Birmingham City Councilman Darrell O’Quinn, who represents the area, says the HUD funds will kickstart a major overhaul.

“This is going to be transformative in every sense of the word,” he said. “The folks here currently have poor access to health care … healthy foods, workforce development opportunities. You just sort of go down the list.

“And,” O’Quinn continued, “all of those things are going to be addressed in this new development.”

At the press conference to announce the grant, Birmingham Mayor Randall Woodfin alluded to the revival atmosphere, asking the crowd, “Is the Holy Ghost in here?” In the midst of cheers from the audience, he then mentioned the blessings that he believes the grant brings.

“With these funds, we will build nearly 1,000 new affordable homes in Smithfield.
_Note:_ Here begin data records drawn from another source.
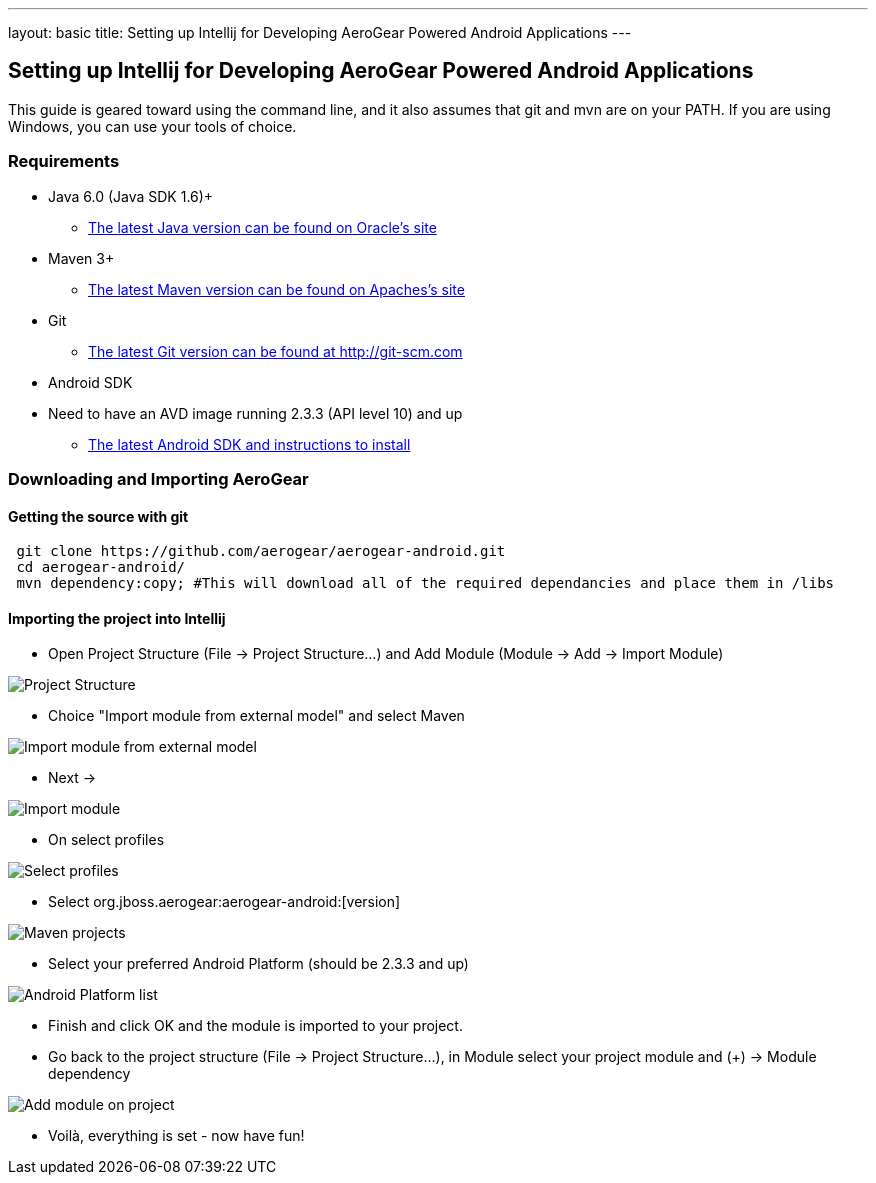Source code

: ---
layout: basic
title: Setting up Intellij for Developing AeroGear Powered Android Applications 
---

== Setting up Intellij for Developing AeroGear Powered Android Applications 

This guide is geared toward using the command line, and it also assumes that git and mvn are on your PATH.  If you are using Windows, you can use your tools of choice.

=== Requirements

* Java 6.0 (Java SDK 1.6)+
** link:http://www.oracle.com/technetwork/java/javase/downloads/index.html[The latest Java version can be found on Oracle's site]
* Maven 3+
** link:http://maven.apache.org/download.html[The latest Maven version can be found on Apaches's site]
* Git
** link:http://git-scm.com/downloads[The latest Git version can be found at http://git-scm.com]
* Android SDK
* Need to have an AVD image running 2.3.3 (API level 10) and up
** link:http://developer.android.com/sdk/index.html[The latest Android SDK and instructions to install]

=== Downloading and Importing AeroGear

==== Getting the source with git

[source,bash]
----
 git clone https://github.com/aerogear/aerogear-android.git
 cd aerogear-android/
 mvn dependency:copy; #This will download all of the required dependancies and place them in /libs
----

==== Importing the project into Intellij

* Open Project Structure (File -> Project Structure...) and Add Module (Module -> Add -> Import Module)

image:img/android_intellij_import_001.png[Project Structure]

* Choice "Import module from external model" and select Maven

image:img/android_intellij_import_002.png[Import module from external model]

* Next -> 

image:img/android_intellij_import_003.png[Import module]

* On select profiles

image:img/android_intellij_import_004.png[Select profiles]

* Select org.jboss.aerogear:aerogear-android:[version]

image:img/android_intellij_import_005.png[Maven projects]

* Select your preferred Android Platform (should be 2.3.3 and up)

image:img/android_intellij_import_006.png[Android Platform list]

* Finish and click OK and the module is imported to your project.

* Go back to the project structure (File -> Project Structure...), in Module select your project module and (+) -> Module dependency

image:img/android_intellij_import_007.png[Add module on project]

* Voilà, everything is set - now have fun!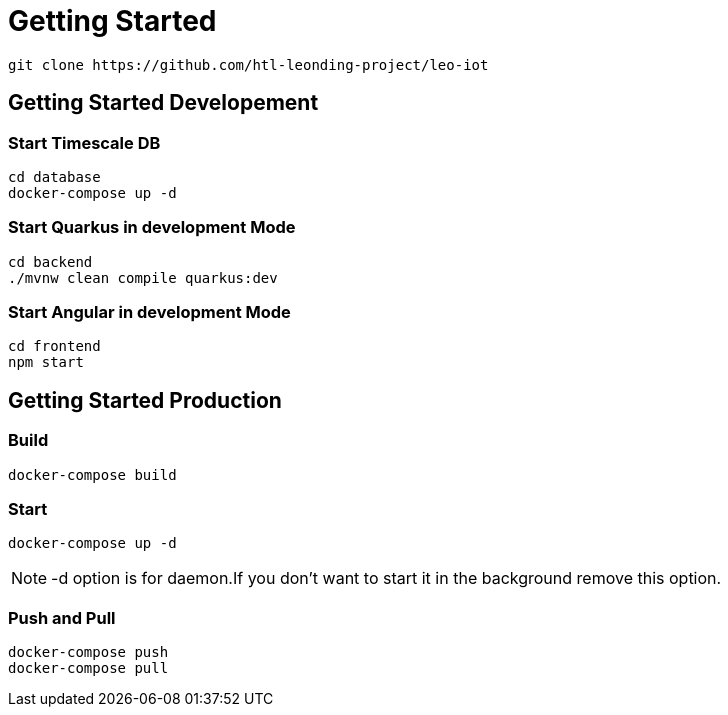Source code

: = Getting Started

[source]
----
git clone https://github.com/htl-leonding-project/leo-iot
----


== Getting Started Developement

=== Start Timescale DB

[source,shell]
----
cd database
docker-compose up -d
----

=== Start Quarkus in development Mode

[source,shell]
----
cd backend
./mvnw clean compile quarkus:dev
----

=== Start Angular in development Mode

[source,shell]
----
cd frontend
npm start
----

== Getting Started Production

=== Build

[source,shell]
----
docker-compose build
----

=== Start

[source,shell]
----
docker-compose up -d
----

NOTE: -d option is for daemon.If you don't want to start it in the background remove this option.

=== Push and Pull

[source]
----
docker-compose push
docker-compose pull
----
And we will also build and provide and support wraparound services for these residents.

“But,” he continued, “this is not just about place, everybody. This is also about people in the collective, in the wrap around services. Place and people—that’s how you revitalize a community.”

Honoring the legacy of west Birmingham

Speakers also alluded to the area’s role in Birmingham’s civil rights struggle.

U.S. Congressperson Terri Sewell, whose district includes the neighborhoods, said the investment is a “catalyst for change, change for the better, for economic revitalization of this amazing place.”

“It’s about honoring the legacy, the very proud legacy that is this place,” Sewell said.

As she was leaving the event, a reporter asked HUD Secretary Fudge why this section of Birmingham received the grant, again the largest of its kind. She thought for a moment, and while walking away, looked over her shoulder and said, “Because it’s such a historic place.”